Each line of the material should be set down exactly. Pictures are not part of the copy.

-------------------------

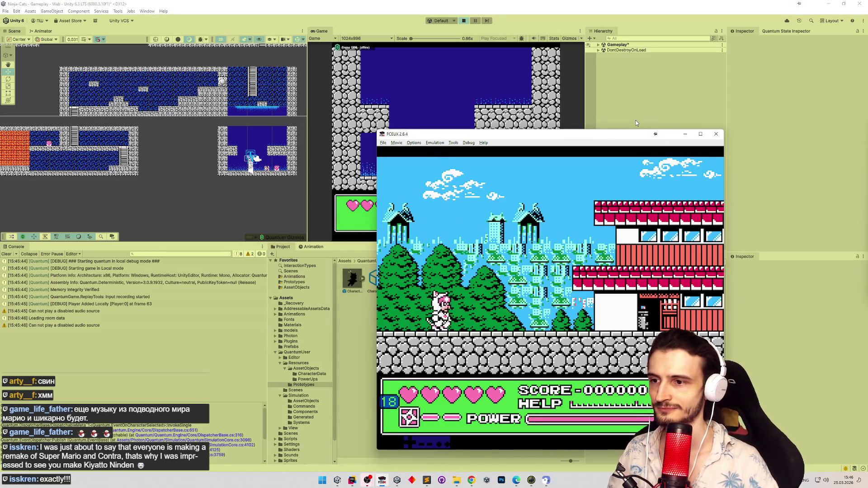
key(d)
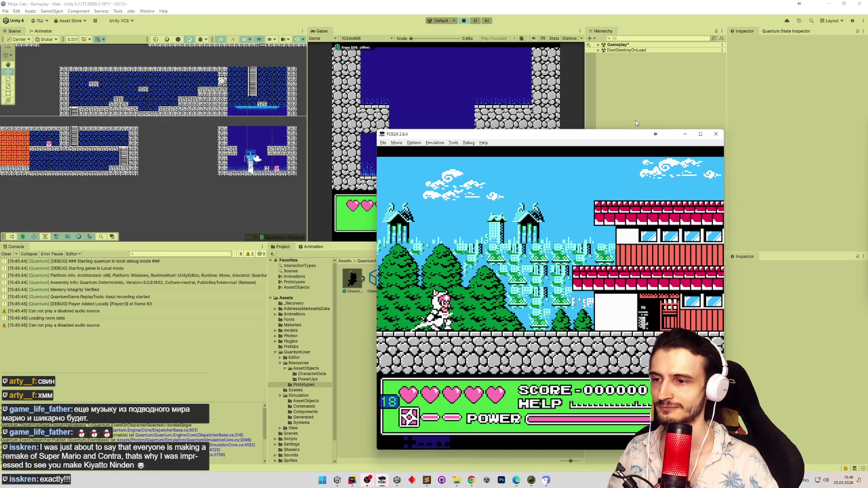
key(Return)
click(497, 94)
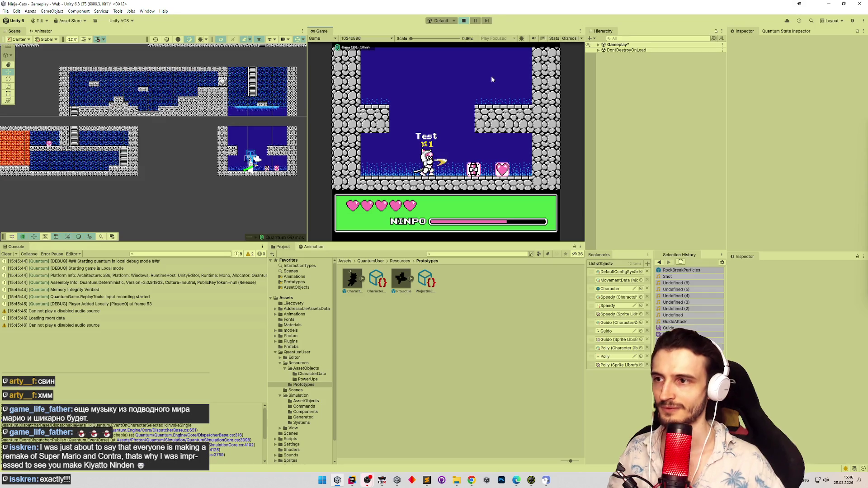
Stop Play mode and save the Gameplay scene.
key(ctrl+p)
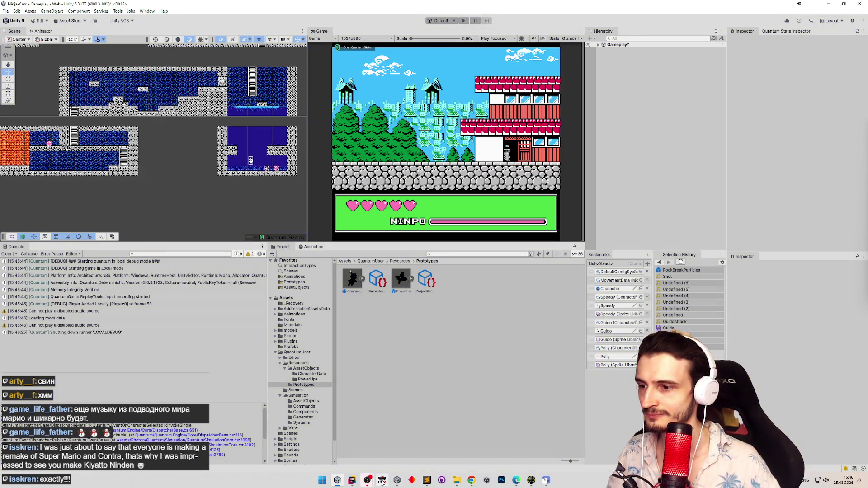
click(427, 481)
click(497, 129)
key(ctrl+s)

-------------------------

Response to this exercise:
key(d)
key(Return)
click(497, 94)
Stop Play mode and save the Gameplay scene.
key(ctrl+p)
click(427, 481)
click(497, 129)
key(ctrl+s)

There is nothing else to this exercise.